Евангельские (как и библейские) сюжеты часто нелогичны и неправдоподобны. Это помогает «библейским критикам» (включая в эту команду и самого Х. Коэна) подвергать остроумному и тонкому осмеянию многие из рассказов современников. И все же, после того, как, согласно информации, взятой из легенд Танаха (Библии), заново открыли Вавилон и Ниневию, обнаружили манну небесную и неопалимую купину и прочее, и прочее, использование чистых инструментов логики (все эти «несомненно», «само собой разумеется», «ясно, что» и тому подобные переходы в суждениях спциалистов о евангельских текстах) стало много более проблематичным… Выяснилось, что как раз нелогичность может свидетельствовать о подлинности события: когда люди выдумывают, то они стараются выстроить выдумку последовательно, чтоб внешне соблюдались общепринятые законы построения мысли и игры воображения, а вот в подлинном происшествии, пересказанном с максимально доступной точностью, вылезает как раз постоянная нелогичность и парадоксальность жизни: она-то вовсе не обязана считаться с правилами, что приняли некогда эллины для удобства нашего процесса мышления…

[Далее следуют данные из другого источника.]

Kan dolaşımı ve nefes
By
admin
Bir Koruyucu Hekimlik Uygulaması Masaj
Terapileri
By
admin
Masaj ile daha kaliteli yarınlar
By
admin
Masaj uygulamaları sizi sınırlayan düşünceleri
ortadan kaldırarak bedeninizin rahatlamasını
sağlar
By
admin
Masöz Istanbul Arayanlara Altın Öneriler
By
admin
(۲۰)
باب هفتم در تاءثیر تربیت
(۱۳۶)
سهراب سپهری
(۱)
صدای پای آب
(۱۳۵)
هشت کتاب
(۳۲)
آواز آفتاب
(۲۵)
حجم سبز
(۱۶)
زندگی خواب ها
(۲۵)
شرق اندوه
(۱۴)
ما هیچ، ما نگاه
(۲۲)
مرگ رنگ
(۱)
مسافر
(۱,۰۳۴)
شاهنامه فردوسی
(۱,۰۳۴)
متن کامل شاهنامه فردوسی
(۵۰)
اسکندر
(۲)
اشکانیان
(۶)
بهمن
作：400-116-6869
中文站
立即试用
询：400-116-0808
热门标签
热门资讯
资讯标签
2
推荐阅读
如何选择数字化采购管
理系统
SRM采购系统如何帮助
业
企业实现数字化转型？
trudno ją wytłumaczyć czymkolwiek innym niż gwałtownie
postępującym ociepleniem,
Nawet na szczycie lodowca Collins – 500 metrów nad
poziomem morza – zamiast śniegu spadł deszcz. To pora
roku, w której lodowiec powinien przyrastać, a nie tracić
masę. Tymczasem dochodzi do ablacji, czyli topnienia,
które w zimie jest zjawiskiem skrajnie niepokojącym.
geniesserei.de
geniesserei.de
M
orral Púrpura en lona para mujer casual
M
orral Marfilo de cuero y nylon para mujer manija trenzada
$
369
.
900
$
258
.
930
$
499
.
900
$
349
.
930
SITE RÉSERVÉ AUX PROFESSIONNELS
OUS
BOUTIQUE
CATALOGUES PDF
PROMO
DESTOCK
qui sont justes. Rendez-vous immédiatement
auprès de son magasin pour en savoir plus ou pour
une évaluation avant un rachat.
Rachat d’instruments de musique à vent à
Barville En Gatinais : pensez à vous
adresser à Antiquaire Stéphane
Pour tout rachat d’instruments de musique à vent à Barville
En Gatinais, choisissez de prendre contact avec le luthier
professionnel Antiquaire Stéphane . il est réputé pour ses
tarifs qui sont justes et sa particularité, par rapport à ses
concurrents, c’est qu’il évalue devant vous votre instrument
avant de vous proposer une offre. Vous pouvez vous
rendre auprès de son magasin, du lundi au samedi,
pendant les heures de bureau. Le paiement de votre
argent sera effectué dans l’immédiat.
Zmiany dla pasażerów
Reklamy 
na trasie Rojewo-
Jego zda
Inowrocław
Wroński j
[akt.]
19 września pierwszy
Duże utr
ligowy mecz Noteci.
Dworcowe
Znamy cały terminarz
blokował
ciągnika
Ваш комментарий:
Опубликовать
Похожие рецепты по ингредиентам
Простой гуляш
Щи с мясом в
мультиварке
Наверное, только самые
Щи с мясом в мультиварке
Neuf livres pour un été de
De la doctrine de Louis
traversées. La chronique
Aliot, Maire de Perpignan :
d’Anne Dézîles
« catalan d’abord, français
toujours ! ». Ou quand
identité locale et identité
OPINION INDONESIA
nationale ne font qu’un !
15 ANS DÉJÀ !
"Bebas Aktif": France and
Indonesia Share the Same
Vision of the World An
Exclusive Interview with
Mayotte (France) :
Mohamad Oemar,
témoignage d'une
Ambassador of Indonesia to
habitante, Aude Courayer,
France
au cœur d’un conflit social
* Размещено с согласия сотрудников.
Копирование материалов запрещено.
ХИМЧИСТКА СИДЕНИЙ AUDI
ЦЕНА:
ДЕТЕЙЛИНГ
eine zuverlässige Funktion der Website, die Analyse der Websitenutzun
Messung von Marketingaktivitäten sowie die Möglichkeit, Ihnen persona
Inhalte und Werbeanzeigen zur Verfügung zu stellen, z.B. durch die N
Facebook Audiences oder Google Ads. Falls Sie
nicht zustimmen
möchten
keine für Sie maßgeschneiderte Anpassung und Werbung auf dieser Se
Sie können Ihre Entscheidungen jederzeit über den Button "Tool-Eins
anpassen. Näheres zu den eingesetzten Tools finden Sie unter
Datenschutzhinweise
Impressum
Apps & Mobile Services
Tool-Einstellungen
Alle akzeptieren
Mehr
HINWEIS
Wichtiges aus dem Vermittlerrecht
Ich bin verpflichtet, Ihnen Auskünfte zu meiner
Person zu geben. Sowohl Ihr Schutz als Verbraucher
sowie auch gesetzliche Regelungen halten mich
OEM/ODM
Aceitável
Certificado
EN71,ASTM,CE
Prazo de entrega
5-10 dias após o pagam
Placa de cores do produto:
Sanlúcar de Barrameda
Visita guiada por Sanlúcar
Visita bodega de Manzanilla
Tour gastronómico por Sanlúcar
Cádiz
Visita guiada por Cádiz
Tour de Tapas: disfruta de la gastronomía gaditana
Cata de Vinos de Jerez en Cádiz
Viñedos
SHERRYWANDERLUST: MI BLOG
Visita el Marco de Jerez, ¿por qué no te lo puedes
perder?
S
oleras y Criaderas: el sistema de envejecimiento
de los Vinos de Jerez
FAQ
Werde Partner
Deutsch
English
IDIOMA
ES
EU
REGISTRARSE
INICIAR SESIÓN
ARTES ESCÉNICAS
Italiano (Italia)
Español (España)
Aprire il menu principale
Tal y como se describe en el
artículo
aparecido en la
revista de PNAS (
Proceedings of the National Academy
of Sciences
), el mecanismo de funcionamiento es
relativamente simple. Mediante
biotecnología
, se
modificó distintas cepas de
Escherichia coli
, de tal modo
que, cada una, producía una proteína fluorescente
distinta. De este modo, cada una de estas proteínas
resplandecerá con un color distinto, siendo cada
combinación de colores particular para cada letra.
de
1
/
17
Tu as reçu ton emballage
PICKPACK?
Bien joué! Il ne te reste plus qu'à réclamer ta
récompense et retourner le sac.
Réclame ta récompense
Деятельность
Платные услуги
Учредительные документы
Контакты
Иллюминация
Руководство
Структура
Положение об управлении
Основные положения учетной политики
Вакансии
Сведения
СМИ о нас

Попробую я, гуманитарий, для обоснования этой идеи спрятаться за рассуждения знакомого представителя точных наук.
Профессор экспериментальной физики (одновременно и редактор израильского журнала «22») А. Воронель так публично высказался об особенностях «еврейского мышления». Признав де-факто тезис Ленарда и прочих нацистов от науки об особенностях, как они выражались, «еврейского подхода к науке», Воронель попробовал этот особый подход сформулировать: «Если уж характеризовать еврейское мышление в целом, следует отметить его постоянную замутненность эмоциональным элементом, повышенный реализм, заставляющий сбиваться с формального уровня на семантический, заставляющий больше ценить содержательный результат, хотя бы логически необоснованный, чем эстетику правильного построения… Теории Н. Бора и М. Борна, К. Маркса и З. Фрейда, А. Эйнштейна и Н. Винера с точки зрения логических обоснований отнюдь небезупречны. На хорошо знакомом нам материале советской науки мы видим, как проигрывают в логической завершенности идеи Л. Ландау на фоне идей Н. Боголюбова и как настолько же они выигрывают, применяемые к физической реальности…
Однозначность логики, которая есть лишь результат сооглашения между людьми, вовсе не обязательна для природы, которая ничего не знает о наших соглашениях». Физик далее предположил, что определенные методы, возникшие в науке, в искусстве, вообще в подходе к жизни в ХХ веке, были связаны как раз с преодолением аналитического подхода, созданного греками для постижения моделей мира, с проникновением синтетического, монистического начала, которое свойственно иудаизму и порожденному им христианству. «Современного типа единство, несомненно, ближе к библейской спонтанности и парадоксализму, определяюшему динамику процессов, чем гомеровская пластическая гармония» (65).
Кстати, даже чисто логически выкладки «библеистов» весьма уязвимы.